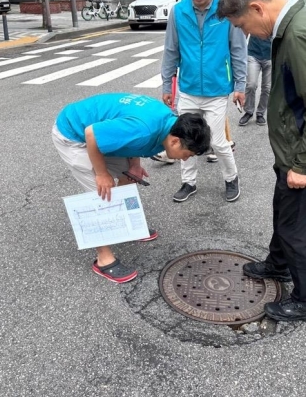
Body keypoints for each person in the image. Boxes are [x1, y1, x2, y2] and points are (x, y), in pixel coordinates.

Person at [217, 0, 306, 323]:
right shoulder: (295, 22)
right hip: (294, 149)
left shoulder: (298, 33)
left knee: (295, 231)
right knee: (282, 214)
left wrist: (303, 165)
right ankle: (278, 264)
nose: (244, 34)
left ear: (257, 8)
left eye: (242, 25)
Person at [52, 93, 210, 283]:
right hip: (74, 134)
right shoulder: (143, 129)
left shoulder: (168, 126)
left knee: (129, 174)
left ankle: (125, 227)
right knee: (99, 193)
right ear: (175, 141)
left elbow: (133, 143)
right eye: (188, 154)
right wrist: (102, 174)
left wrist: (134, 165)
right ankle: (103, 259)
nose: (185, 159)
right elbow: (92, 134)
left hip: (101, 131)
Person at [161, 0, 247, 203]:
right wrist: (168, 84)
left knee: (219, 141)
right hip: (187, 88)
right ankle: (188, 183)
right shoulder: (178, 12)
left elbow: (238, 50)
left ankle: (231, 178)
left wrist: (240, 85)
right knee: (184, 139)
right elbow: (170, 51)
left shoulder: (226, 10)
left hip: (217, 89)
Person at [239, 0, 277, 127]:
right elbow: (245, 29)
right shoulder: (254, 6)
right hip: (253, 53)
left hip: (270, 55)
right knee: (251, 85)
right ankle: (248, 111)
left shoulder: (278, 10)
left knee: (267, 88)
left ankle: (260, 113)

◇ ◇ ◇ ◇ ◇ ◇ ◇

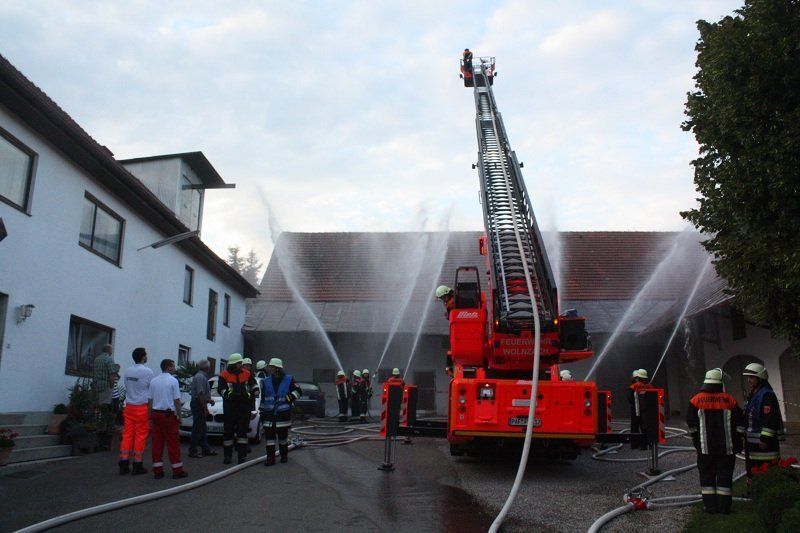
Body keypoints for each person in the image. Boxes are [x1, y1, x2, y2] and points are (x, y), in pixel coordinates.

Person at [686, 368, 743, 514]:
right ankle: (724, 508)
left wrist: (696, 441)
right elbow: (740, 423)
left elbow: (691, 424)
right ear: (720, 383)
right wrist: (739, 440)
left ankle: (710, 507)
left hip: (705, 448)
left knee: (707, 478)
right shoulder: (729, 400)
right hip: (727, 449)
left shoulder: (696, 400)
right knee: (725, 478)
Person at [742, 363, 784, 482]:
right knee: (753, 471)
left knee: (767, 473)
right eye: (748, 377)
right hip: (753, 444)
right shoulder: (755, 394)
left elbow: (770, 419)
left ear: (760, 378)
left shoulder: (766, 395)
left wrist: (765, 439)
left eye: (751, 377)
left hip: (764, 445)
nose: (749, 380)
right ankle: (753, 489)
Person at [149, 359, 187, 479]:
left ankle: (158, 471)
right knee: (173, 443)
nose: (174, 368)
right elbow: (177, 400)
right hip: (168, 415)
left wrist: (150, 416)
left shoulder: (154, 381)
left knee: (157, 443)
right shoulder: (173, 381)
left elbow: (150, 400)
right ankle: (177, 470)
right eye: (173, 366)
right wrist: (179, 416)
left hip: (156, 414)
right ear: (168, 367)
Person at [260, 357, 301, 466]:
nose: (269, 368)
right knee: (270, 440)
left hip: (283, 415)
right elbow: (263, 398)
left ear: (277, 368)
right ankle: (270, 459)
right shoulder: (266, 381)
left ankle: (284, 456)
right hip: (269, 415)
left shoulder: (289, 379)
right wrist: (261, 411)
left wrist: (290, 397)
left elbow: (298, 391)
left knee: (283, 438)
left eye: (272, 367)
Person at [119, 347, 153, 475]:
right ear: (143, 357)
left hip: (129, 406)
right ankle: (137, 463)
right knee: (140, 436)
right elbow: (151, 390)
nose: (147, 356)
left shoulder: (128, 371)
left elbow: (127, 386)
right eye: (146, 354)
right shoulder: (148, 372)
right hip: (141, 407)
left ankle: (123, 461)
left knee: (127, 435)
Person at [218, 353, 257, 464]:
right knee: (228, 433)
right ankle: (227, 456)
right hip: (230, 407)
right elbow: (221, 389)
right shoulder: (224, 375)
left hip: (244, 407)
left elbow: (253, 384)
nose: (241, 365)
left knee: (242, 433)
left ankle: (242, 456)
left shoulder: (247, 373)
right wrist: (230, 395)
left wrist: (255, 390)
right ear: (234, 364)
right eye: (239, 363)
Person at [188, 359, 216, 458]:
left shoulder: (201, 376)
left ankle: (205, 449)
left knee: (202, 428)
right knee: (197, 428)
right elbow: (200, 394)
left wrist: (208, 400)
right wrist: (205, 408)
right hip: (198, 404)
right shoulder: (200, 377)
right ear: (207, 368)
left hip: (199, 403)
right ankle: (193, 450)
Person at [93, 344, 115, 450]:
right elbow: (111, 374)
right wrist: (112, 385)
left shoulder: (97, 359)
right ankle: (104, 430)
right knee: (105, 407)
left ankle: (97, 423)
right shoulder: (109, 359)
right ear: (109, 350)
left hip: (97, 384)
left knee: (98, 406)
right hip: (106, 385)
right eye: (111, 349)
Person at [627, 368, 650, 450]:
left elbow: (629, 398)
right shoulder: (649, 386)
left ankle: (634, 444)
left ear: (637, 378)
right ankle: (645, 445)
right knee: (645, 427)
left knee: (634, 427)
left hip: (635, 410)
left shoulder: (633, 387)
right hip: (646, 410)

◇ ◇ ◇ ◇ ◇ ◇ ◇

Exercise:
Write down, word for word, the lines above from the one containing "nose: (241, 365)" through the one containing "right eye: (111, 349)", both ends included.

Task solution:
nose: (241, 365)
left knee: (242, 433)
left ankle: (242, 456)
left shoulder: (247, 373)
right wrist: (230, 395)
left wrist: (255, 390)
right ear: (234, 364)
right eye: (239, 363)
Person at [188, 359, 216, 458]:
left shoulder: (201, 376)
left ankle: (205, 449)
left knee: (202, 428)
right knee: (197, 428)
right elbow: (200, 394)
left wrist: (208, 400)
right wrist: (205, 408)
right hip: (198, 404)
right shoulder: (200, 377)
right ear: (207, 368)
left hip: (199, 403)
right ankle: (193, 450)
Person at [93, 344, 115, 450]:
right elbow: (111, 374)
right wrist: (112, 385)
left shoulder: (97, 359)
right ankle: (104, 430)
right knee: (105, 407)
left ankle: (97, 423)
right shoulder: (109, 359)
right ear: (109, 350)
left hip: (97, 384)
left knee: (98, 406)
right hip: (106, 385)
right eye: (111, 349)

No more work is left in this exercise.